Written task A:
Answer these questions about the Firefox article below:
(i) What is the name of the Windows-optimized Firefox build?
(ii) In what month was Firefox 3.6 released?
(iii) Which extension notifies you of everyone who unfriends you on Facebook?

Text segment:
------------------------------------------------

Firefox isn’t the only browser for power users anymore, but that didn’t stop it from having a great year of updates, extensions, and tweaks in 2010. Here’s a look back at the most popular Firefox extensions and posts.
Photo remixed from an original by Matt Katzenberger.
We’ve been pretty excited for Firefox to go through a major update for a while, and earlier this year they started releasing betas for the new Firefox 4. After the first beta came out, we took a tour of the new look and features, including an interface overhaul and some cool new HTML5 support.
By far the most talked about Firefox extension this year was the privacy -invading Firesheep, which can steal usernames and passwords from Facebook, Twitter, and other accounts of the folks using open Wi-Fi networks. We showed off the extension and discussed a few ways you can keep yourself safe from it.
Oh, the politics of Facebook. If you suspect people are starting to unfriend you on your favorite social network, you can keep track of them with Firefox extension Unfriend Finder. Just install it, and it will notify you of everyone that unfriends you in the future.
While our first look at Firefox 4 was our most popular Firefox post this year, you guys also went crazy about the near-final beta of Firefox 4 that presented one of its best features—seriously increased speed. This beta also featured hardware acceleration, Sync, and the new Tab Panorama feature.
If you’re a devoted Firefox user but don’t like Firefox’s sluggish nature, Pale Moon is a Windows-optimized Firefox build that is quite a bit faster than regular old Firefox. Most of your old extensions should still work in Pale Moon, too, and it will even pick up your existing Firefox profile.
While there was a lot of talk about Firefox 4 this year, Firefox 3.6 released in January and brought a bunch of nice new features to the browser as well, including faster performance, one-click themes, safer add-ons, and a bunch more.
One of Firefox’s most popular extensions, Adblock Plus, is useful for more than just blocking ads. We went through a way to use it for malware blocking too—showing why even if you don’t block ads (which we at Lifehacker thank you for, by the way), Adblock is still a great extension to have.
During Lifehacker’s Deal Week, we went through some of the best Firefox extensions to save you money all over the net, including those that monitored your favorite sites for deals, found coupons, and managed wish lists.
In their effort to continue taking over the internet this year, Facebook made a lot of people pretty unhappy. One of their more annoying flops was allowing other sites to access your data. We went through a way to keep this from happening using Firefox’s Adblock Plus extension.

------------------------------------------------

Records from a data source:
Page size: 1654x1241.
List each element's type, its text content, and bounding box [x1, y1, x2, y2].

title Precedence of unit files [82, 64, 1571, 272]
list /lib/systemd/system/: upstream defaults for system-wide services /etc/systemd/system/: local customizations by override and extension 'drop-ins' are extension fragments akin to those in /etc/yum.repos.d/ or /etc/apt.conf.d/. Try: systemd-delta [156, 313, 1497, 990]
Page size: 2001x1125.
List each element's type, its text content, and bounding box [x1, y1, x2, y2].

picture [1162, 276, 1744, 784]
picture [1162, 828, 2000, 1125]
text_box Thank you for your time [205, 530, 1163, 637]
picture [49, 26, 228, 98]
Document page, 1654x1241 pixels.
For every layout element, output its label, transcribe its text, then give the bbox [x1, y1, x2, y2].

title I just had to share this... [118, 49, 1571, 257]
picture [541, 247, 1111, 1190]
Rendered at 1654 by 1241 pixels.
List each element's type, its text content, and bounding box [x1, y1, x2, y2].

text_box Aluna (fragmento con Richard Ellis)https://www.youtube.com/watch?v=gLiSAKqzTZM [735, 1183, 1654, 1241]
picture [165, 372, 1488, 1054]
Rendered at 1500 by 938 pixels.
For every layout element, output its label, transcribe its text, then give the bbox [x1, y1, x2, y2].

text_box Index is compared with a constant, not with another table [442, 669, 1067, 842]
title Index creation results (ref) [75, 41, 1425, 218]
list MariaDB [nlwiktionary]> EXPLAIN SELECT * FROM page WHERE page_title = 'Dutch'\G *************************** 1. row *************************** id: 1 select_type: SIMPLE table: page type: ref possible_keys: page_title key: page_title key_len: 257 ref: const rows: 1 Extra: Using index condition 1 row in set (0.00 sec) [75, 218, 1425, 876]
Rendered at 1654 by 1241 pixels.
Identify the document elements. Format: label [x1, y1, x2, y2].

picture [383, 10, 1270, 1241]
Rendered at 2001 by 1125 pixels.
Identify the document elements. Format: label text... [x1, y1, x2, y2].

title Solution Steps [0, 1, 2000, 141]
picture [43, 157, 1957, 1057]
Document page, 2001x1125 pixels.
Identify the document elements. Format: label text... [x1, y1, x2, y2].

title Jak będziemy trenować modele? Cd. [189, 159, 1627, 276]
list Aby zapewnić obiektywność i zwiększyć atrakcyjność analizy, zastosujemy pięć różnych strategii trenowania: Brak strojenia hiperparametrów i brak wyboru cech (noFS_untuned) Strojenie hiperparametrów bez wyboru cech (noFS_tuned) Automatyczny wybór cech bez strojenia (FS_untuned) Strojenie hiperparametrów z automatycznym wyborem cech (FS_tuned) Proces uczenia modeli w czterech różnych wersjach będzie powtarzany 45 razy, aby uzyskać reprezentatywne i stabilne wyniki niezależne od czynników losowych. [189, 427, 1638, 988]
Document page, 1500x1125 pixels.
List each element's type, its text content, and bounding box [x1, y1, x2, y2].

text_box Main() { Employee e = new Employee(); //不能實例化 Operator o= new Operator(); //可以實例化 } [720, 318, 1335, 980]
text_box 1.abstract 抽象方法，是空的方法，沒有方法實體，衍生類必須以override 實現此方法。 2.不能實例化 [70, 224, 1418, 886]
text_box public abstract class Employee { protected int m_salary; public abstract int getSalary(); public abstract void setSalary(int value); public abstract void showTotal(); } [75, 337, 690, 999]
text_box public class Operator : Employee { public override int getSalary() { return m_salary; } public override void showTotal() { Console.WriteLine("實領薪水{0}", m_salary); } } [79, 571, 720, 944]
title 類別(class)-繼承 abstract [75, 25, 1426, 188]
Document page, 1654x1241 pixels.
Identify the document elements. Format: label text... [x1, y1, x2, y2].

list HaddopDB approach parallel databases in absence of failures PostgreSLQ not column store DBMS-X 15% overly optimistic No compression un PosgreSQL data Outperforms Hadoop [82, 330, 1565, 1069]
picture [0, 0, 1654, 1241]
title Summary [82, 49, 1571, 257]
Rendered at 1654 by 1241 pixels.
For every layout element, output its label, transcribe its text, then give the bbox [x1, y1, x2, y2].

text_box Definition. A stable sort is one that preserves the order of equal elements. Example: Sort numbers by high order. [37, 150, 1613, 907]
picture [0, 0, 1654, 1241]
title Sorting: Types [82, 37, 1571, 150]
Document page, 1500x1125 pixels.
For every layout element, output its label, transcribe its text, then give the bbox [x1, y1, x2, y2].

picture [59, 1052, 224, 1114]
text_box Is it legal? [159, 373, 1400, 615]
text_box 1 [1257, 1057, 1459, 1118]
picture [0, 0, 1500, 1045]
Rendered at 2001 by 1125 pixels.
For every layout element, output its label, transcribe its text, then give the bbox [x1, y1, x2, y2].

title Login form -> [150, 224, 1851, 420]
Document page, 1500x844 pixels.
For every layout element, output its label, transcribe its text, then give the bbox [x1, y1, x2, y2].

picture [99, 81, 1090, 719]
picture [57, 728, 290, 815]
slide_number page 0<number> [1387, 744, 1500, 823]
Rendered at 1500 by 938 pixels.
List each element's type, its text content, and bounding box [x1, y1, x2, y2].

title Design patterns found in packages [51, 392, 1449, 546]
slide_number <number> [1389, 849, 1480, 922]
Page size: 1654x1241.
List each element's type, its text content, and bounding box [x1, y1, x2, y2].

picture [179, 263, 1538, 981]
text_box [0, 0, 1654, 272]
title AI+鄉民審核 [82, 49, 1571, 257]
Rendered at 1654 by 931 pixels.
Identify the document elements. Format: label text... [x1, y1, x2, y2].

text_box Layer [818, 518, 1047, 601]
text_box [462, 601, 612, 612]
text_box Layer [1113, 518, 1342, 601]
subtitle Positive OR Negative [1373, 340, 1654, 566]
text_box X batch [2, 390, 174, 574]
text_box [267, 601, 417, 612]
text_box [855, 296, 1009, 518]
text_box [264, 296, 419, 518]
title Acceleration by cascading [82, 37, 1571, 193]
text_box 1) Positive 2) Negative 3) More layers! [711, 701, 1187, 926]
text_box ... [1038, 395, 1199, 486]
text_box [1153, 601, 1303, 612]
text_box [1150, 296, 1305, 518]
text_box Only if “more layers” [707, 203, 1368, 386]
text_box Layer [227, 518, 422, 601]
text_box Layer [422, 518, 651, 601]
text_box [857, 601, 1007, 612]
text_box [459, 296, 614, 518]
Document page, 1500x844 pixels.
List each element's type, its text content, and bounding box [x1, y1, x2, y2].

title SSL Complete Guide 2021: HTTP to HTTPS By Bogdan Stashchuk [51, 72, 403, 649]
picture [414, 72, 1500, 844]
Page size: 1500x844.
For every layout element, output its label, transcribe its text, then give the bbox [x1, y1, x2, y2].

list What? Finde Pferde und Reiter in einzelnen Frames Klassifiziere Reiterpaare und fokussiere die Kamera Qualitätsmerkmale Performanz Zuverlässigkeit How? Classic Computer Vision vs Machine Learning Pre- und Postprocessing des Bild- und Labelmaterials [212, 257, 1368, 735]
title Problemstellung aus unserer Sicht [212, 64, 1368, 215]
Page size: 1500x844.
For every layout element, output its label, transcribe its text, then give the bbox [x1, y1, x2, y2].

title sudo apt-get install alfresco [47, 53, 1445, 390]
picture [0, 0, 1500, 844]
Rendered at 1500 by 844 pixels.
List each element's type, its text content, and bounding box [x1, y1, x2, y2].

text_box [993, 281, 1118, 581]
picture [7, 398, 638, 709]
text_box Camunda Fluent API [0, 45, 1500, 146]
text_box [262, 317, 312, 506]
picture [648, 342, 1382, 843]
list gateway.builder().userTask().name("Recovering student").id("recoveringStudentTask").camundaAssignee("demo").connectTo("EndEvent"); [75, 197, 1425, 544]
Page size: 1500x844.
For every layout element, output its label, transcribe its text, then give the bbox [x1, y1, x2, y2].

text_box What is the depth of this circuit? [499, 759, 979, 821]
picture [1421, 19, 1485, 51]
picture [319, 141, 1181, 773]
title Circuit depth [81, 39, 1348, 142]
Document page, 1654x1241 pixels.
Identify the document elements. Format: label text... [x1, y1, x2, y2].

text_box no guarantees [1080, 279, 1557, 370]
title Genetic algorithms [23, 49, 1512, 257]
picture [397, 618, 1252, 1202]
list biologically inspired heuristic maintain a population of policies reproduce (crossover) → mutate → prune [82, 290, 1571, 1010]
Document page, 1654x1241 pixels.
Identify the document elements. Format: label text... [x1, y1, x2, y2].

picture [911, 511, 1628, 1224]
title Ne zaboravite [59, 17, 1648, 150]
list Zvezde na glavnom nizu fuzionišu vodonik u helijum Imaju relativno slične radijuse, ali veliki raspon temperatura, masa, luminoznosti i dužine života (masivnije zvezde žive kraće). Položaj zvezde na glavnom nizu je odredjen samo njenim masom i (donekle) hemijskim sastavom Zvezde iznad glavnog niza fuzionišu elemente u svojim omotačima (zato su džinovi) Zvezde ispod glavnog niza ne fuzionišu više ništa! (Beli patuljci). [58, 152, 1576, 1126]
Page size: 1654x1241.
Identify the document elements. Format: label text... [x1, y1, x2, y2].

------------------------------------------------

Written task B:
Please rewrite the entries from the line with "Document page, 2001x1125 pixels." up to and including the line with "title Jak będziemy" as a JSON list of strings, one string per line, with blank lines left out.

Task output A:
(i) Pale Moon
(ii) January
(iii) Unfriend Finder

Task output B:
[
  "Document page, 2001x1125 pixels.",
  "Identify the document elements. Format: label text... [x1, y1, x2, y2].",
  "title Jak będziemy trenować modele? Cd. [189, 159, 1627, 276]"
]